- Task prompt
A faithful copy of the data is what is wanted, minus any pictures.

--- START ---

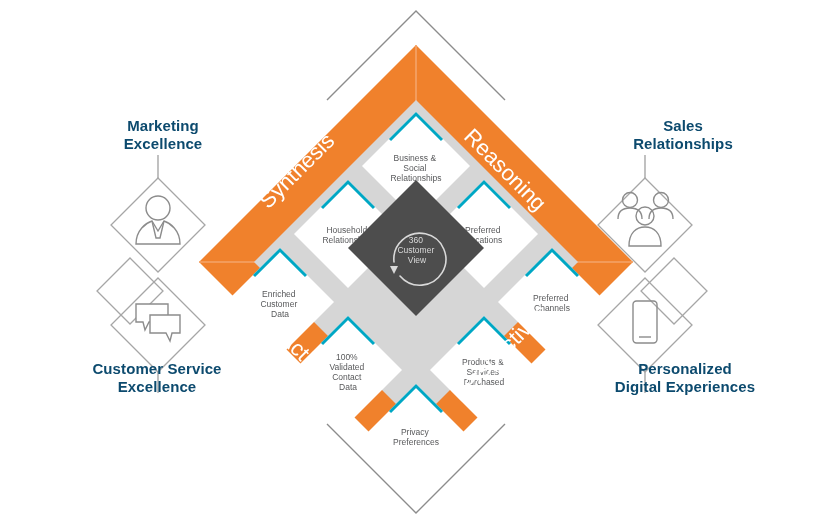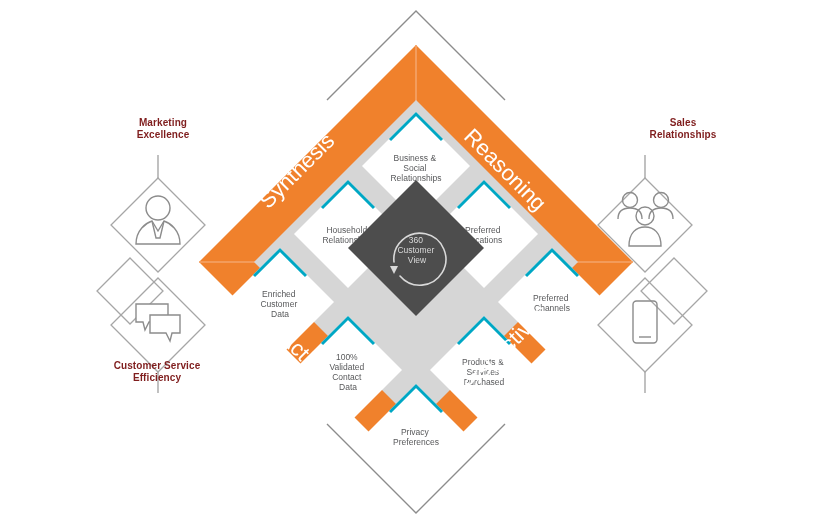--- a/index.html
+++ b/index.html
@@ -24,22 +24,22 @@
   #diagram-svg {
     position: absolute;
     left: 0;
     top: 0;
     width: 832px;
     height: 524px;
     display: block;
   }
   .side-label {
     position: absolute;
-    color: #7f1d1d;
-    font-size: 10px;
+    color: #0c4a6e;
+    font-size: 15px;
     font-weight: bold;
     line-height: 1.22;
     text-align: center;
     white-space: pre-line;
     letter-spacing: 0.1px;
   }
   .side-label.left  { width: 190px; }
   .side-label.right { width: 210px; }
   #label-marketing-excellence { left: 68px;  top: 117px; }
   #label-customer-service     { left: 62px;  top: 360px; }
@@ -213,19 +213,21 @@
         <line x1="639" y1="337" x2="651" y2="337"></line>
       </g>
     </g>
     <line x1="645" y1="372" x2="645" y2="393" stroke="#a6a6a6" stroke-width="1.4"></line>
   </svg>
 
   <div class="side-label left" id="label-marketing-excellence">Marketing
 Excellence</div>
 
   <div class="side-label left" id="label-customer-service">Customer Service
-Efficiency</div>
+Excellence</div>
 
   <div class="side-label right" id="label-sales-effectiveness">Sales
 Relationships</div>
 
+  <div class="side-label right" id="label-personalized-digital">Personalized
+Digital Experiences</div>
 
 </div>
 
 </body></html>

--- END ---

- Solution to the exercise
--- a/index.html
+++ b/index.html
@@ -24,22 +24,22 @@
   #diagram-svg {
     position: absolute;
     left: 0;
     top: 0;
     width: 832px;
     height: 524px;
     display: block;
   }
   .side-label {
     position: absolute;
-    color: #7f1d1d;
-    font-size: 10px;
+    color: #0c4a6e;
+    font-size: 15px;
     font-weight: bold;
     line-height: 1.22;
     text-align: center;
     white-space: pre-line;
     letter-spacing: 0.1px;
   }
   .side-label.left  { width: 190px; }
   .side-label.right { width: 210px; }
   #label-marketing-excellence { left: 68px;  top: 117px; }
   #label-customer-service     { left: 62px;  top: 360px; }
@@ -213,19 +213,21 @@
         <line x1="639" y1="337" x2="651" y2="337"></line>
       </g>
     </g>
     <line x1="645" y1="372" x2="645" y2="393" stroke="#a6a6a6" stroke-width="1.4"></line>
   </svg>
 
   <div class="side-label left" id="label-marketing-excellence">Marketing
 Excellence</div>
 
   <div class="side-label left" id="label-customer-service">Customer Service
-Efficiency</div>
+Excellence</div>
 
   <div class="side-label right" id="label-sales-effectiveness">Sales
 Relationships</div>
 
+  <div class="side-label right" id="label-personalized-digital">Personalized
+Digital Experiences</div>
 
 </div>
 
 </body></html>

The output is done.